- **WORK TO BE COMPLETED**:
In the course redesign account below, repeat word for word the part that opens with the words containing "The new course" and closes with "Lotus LearningSpace 4.".

The new course includes a collaborative learning project, in which teams of 10 to 12 students meet over a three-week period using an online collaborative workspace application called Lotus QuickPlace. The quantity and quality of participation have been excellent, and the online team projects have proven to be very manageable. Students have taken good advantage of the online office hours and study sessions, using Live Sessions, a real-time collaboration feature in Lotus LearningSpace 4.

Our greatest challenge involves institutional support. Some administrators view this redesign project as a grand experiment or test case. In fact, the project has exposed a number of issues that will need to be addressed soon, regardless of the success of our redesign. Our intellectual property policy needs to be revised to cover the development of online courses. The university needs to develop and communicate to parents and students a coherent and compelling description of our e-learning initiatives that addresses common misconceptions and concerns (e.g., that the university is turning into a “distance learning” campus). Far from being an insulated and isolated project, this redesign is simply the first of many such efforts. The more that the university can do now to learn from and address the larger support and public relations issues raised by this project, the easier it will for future redesign teams.

December 2001 Update: Thankfully, our greatest fear going into the full implementation, student mutiny, failed to materialize. Although the fall 2001 students were not extremely enthusiastic about the course, they were also not extremely negative. Going into the fall, we were trying to determine how we would respond to an enrollment drop. We had even prepared the department chair to expect a large enrollment hit. In fact, this enrollment problem did not materialize.

- **PROVIDED MATERIAL**:

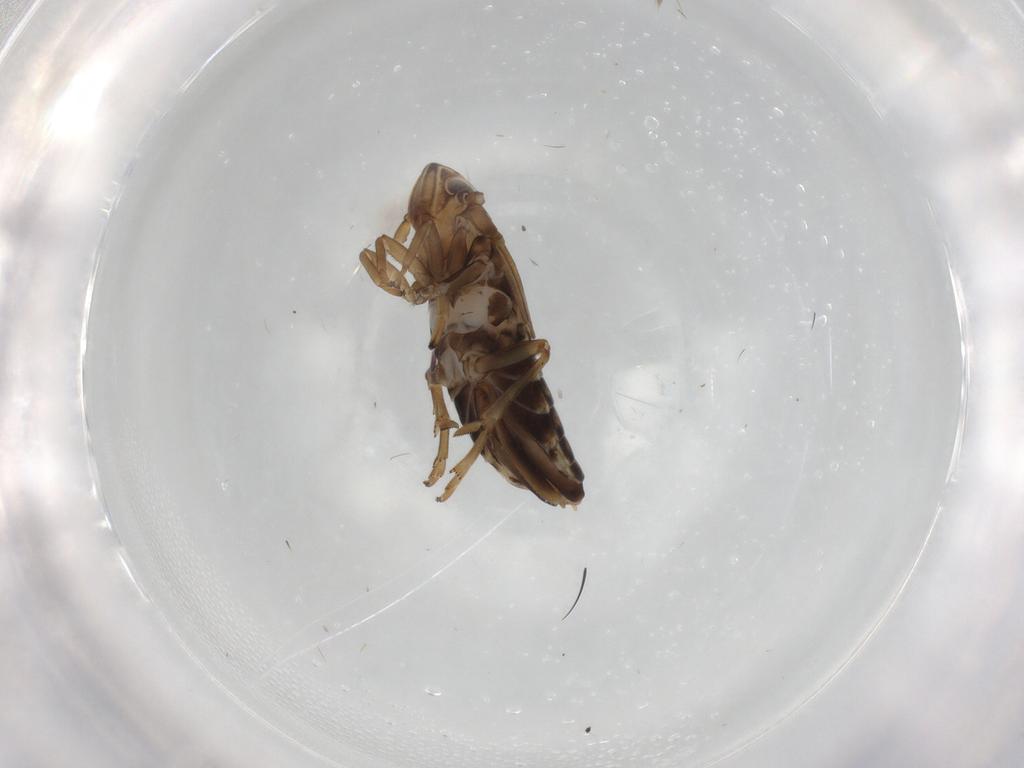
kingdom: Animalia
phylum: Arthropoda
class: Insecta
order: Hemiptera
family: Delphacidae
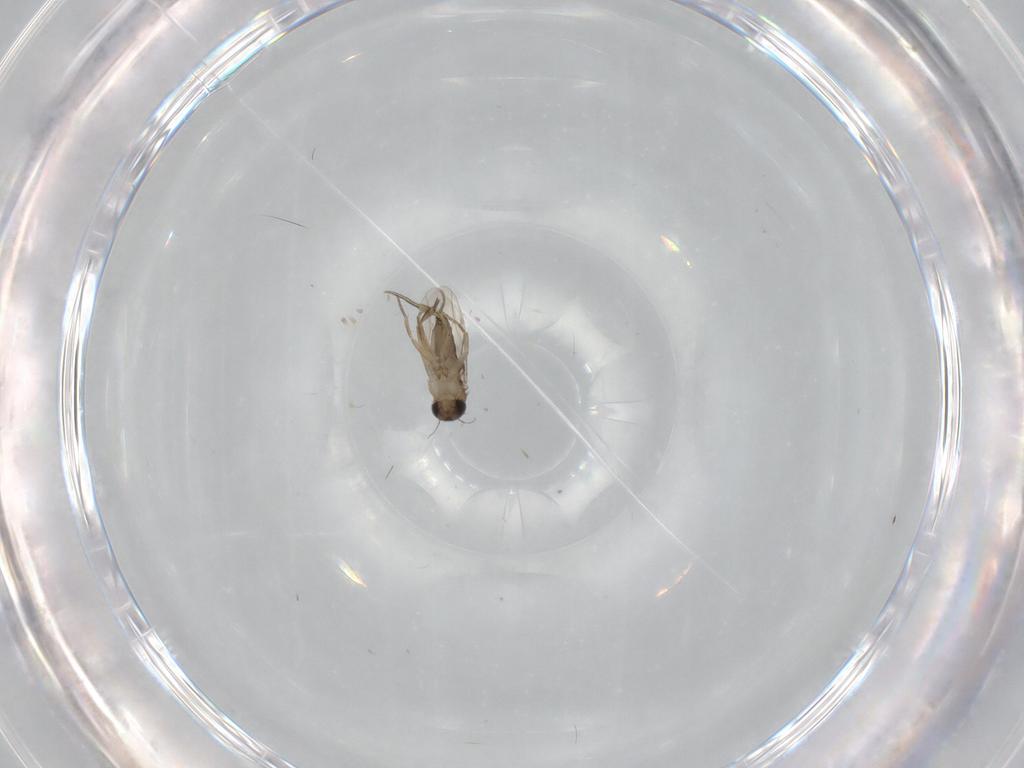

- **ANSWER SECTION**:
The new course includes a collaborative learning project, in which teams of 10 to 12 students meet over a three-week period using an online collaborative workspace application called Lotus QuickPlace. The quantity and quality of participation have been excellent, and the online team projects have proven to be very manageable. Students have taken good advantage of the online office hours and study sessions, using Live Sessions, a real-time collaboration feature in Lotus LearningSpace 4.